Так выбыл из России — запечатанный в дипломатическом пакете — мистер Роберт Смит.
И другой поезд вполз в Россию, чтоб сщемить сердце каждого русского, —
— чтобы услышать дубасы в вагоны, шум, гам и вой, крики и вопли мешечников и мешков в матершине, чтоб хлестнул по носам всероссийский запах тримитиламина аммиака и пота, — чтоб никак не об'яснить американцу про недезинфецированный башмак и никак не понять, когда день, когда ночь, когда что: —
— Но над Россией — весна, великий пост, — когда ветренно, ручейно, солнечно, облачно и когда бухнет полднями сердце, как суглинок, — когда хрустнет хрусталь печали, как льдинка под ногой, — и поют — когда мужики русские песни, тоскливые, как русские века: ветер потрошит души русских, как бабы потрошат кур, — и все же ветренно, ручейно, облачно и солнечно по весне в России.

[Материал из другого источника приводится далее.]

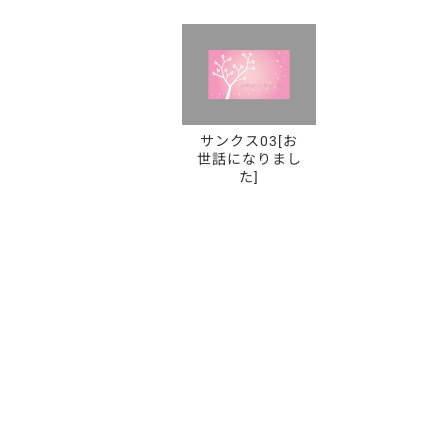
サンクス03[お
世話になりまし
た]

1) В поезде был вагон детских сосков, закупленных за границей российским внешторгом: впоследствии выяснилось, что вместо сосков оказались в вагоне другая резина.
2) В Себеже, что ли, в Великих Луках, или где-то еще: — баба кричала истошно: «Дунькя, Дунькя-а, — гуртуйси здеся». — И с воем мчались по базару мешечники. В Себеже, что ли, или в Великих Луках, по шпалам ходил стрелочник, переводил стрелки рельс; на голове у него была шляпа, за поясом две палочки красного и зеленого флагов, а у пояса в котомке — две книги, — Евангелие и Азбука Коммунизма, — на ногах у него, по весеннему, ничего не было; звали стрелочника Семенов. Семенов ходил по шпалам, — мешечники уже умчались, ибо поезд ушел. Семенов вынул тогда из котомки Азбуку Коммунизма и стал зубрить, как вызубрил некогда Евангелие, — Азбуку же Коммунизма зубрил к тому, чтобы примирить Азбуку с Евангелием, ибо находил в этом великую необходимость для души.
3) В Себеже, что ли, или в Великих Луках, — На базаре за станцией, в базарный день, стоял с возом степеннейший русский мужик, продавал восемь пудов ржи. Мимо шли рысцой покупатели и продавцы. Как соловьи в майскую ночь, оглашали базар удивлением миру — громчайшим визгом — поросята, — и вопил базар очень громко — в синее небо, соборной толпою. К мужику подошел человек.